* **Problem description**:
Pick every line with "Rashodi" from the material below.

.....

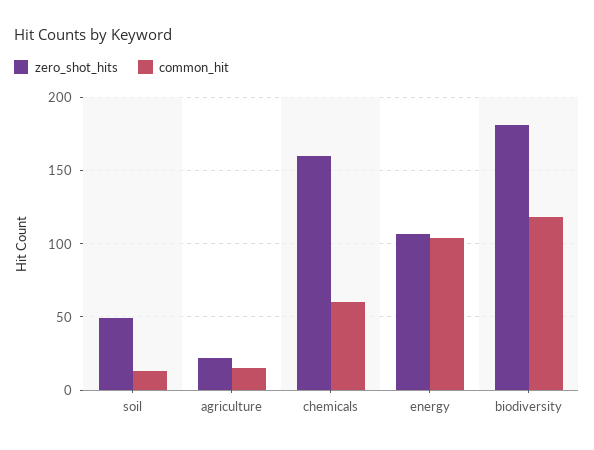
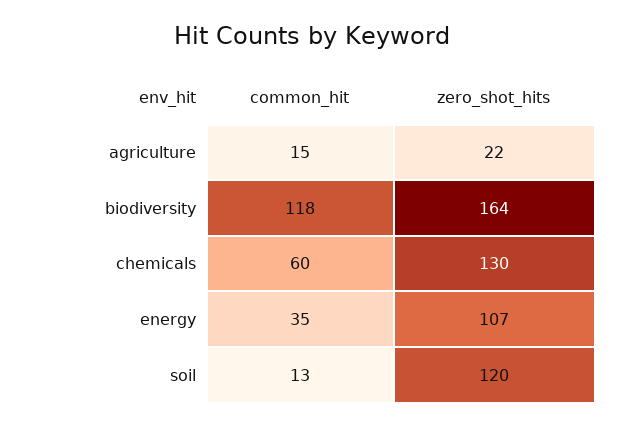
zero_shot_hits, soil: 50 -> 120
zero_shot_hits, chemicals: 160 -> 130
common_hit, energy: 105 -> 35
zero_shot_hits, biodiversity: 180 -> 164

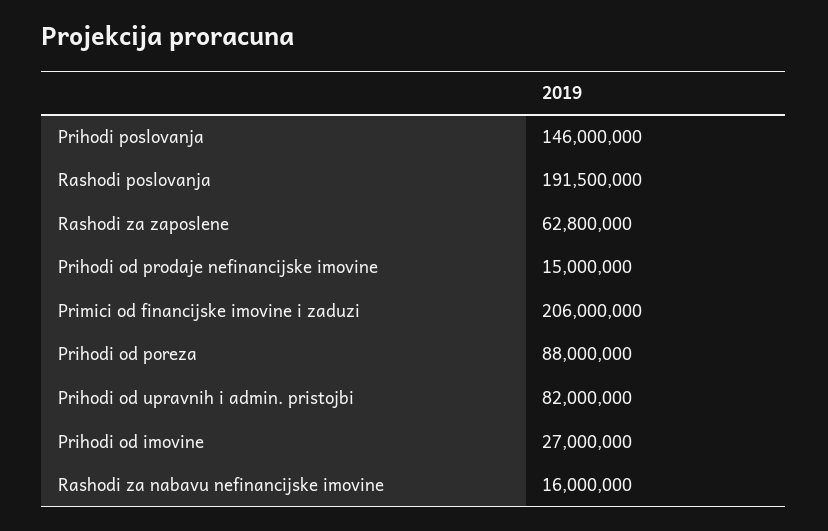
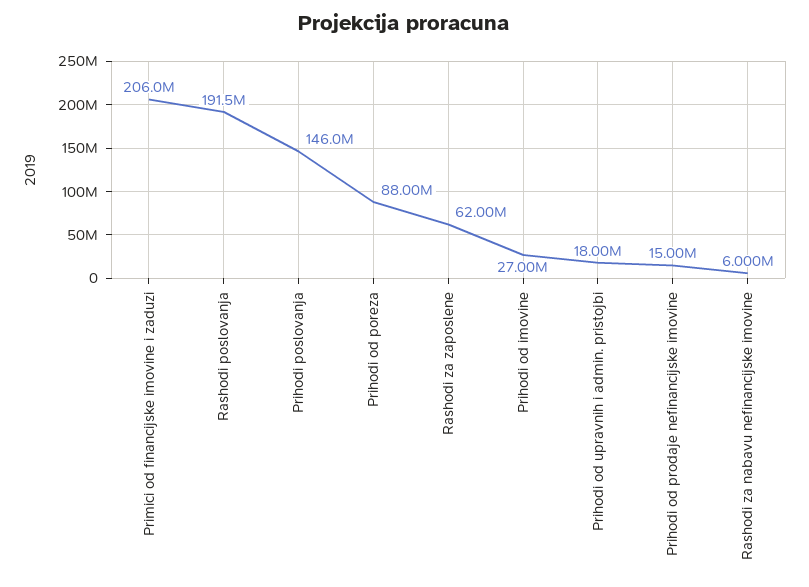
Rashodi za zaposlene: 62800000 -> 62000000
Prihodi od upravnih i admin. pristojbi: 82000000 -> 18000000
Rashodi za nabavu nefinancijske imovine: 16000000 -> 6000000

.....

* **Answer to this task**:
Rashodi za zaposlene: 62800000 -> 62000000
Rashodi za nabavu nefinancijske imovine: 16000000 -> 6000000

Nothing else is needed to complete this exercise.